The somewhat counterintuitive strategy seems to be working immediately out of the gate, Electronic Entertainment Design and Research analyst Jesse Divnich told GameSpot.

"Certainly the reliance on memory cards is an olive branch to retailers, which receives more profit on accessory sales than any other category," Divnich said. "For a $100 memory card, Sony only receives $40 to $50, the rest is all retail margins…Fortunately for Sony, we are seeing memory card attach rates above 85 percent, so this shouldn't hinder digital sales for those that bought a Vita; however, it could hinder sales from consumers who have decided not to purchase a Vita due to the total cost of purchase."

Divnich speculated that Sony could get around the memory card issue by either including internal memory in a future configuration of the system, or tossing memory sticks into the hardware packages in lieu of a price cut. The current $250 version of the PS Vita doesn't come with a memory card, although for a limited time, the $300 3G-enabled version of the hardware will pack in an 8GB card.

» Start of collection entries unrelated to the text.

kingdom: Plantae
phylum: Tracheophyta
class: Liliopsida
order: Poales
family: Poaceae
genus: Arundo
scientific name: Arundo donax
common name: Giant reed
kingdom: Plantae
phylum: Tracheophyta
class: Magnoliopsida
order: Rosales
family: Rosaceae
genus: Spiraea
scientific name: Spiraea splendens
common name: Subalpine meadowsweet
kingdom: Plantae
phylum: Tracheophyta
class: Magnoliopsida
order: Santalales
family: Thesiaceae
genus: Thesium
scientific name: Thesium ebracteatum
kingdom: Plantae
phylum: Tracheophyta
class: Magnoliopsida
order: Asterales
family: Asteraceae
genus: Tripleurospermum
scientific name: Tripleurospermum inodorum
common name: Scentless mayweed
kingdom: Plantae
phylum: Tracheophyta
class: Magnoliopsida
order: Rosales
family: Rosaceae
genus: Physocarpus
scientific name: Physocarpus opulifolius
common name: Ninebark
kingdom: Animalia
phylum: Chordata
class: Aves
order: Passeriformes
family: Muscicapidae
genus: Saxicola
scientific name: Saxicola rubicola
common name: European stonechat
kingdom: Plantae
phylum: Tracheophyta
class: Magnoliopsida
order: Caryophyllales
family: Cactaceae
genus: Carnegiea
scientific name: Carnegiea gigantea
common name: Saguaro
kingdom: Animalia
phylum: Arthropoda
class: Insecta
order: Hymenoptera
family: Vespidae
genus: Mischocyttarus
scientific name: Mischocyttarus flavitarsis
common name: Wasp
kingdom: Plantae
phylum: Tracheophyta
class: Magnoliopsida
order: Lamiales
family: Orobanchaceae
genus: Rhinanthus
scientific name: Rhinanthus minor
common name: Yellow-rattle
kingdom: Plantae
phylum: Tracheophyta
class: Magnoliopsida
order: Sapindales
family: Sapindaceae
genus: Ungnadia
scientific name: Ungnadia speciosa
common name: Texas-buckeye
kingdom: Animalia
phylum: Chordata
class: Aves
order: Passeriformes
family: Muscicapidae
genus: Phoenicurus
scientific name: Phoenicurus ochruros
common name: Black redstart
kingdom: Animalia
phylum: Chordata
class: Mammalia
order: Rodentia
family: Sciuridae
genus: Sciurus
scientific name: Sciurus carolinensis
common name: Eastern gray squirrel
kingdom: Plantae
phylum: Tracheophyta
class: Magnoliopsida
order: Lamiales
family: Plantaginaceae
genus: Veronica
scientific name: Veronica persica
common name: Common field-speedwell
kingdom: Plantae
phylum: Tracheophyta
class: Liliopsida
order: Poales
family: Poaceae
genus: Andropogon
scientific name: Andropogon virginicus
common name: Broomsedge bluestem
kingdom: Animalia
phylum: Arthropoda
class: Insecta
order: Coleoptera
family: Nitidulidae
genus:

The most frustrating thing about Sony's proprietary PS Vita memory cards is that they are more an intentional flaw than a simple oversight. Paying $100 for a memory card instead of a handful of games is bad enough, but Sony is sticking it to consumers to stay in good graces with retailers. And it's downright infuriating to see two places we players support with our money show their gratitude by joining forces to bend us over a barrel.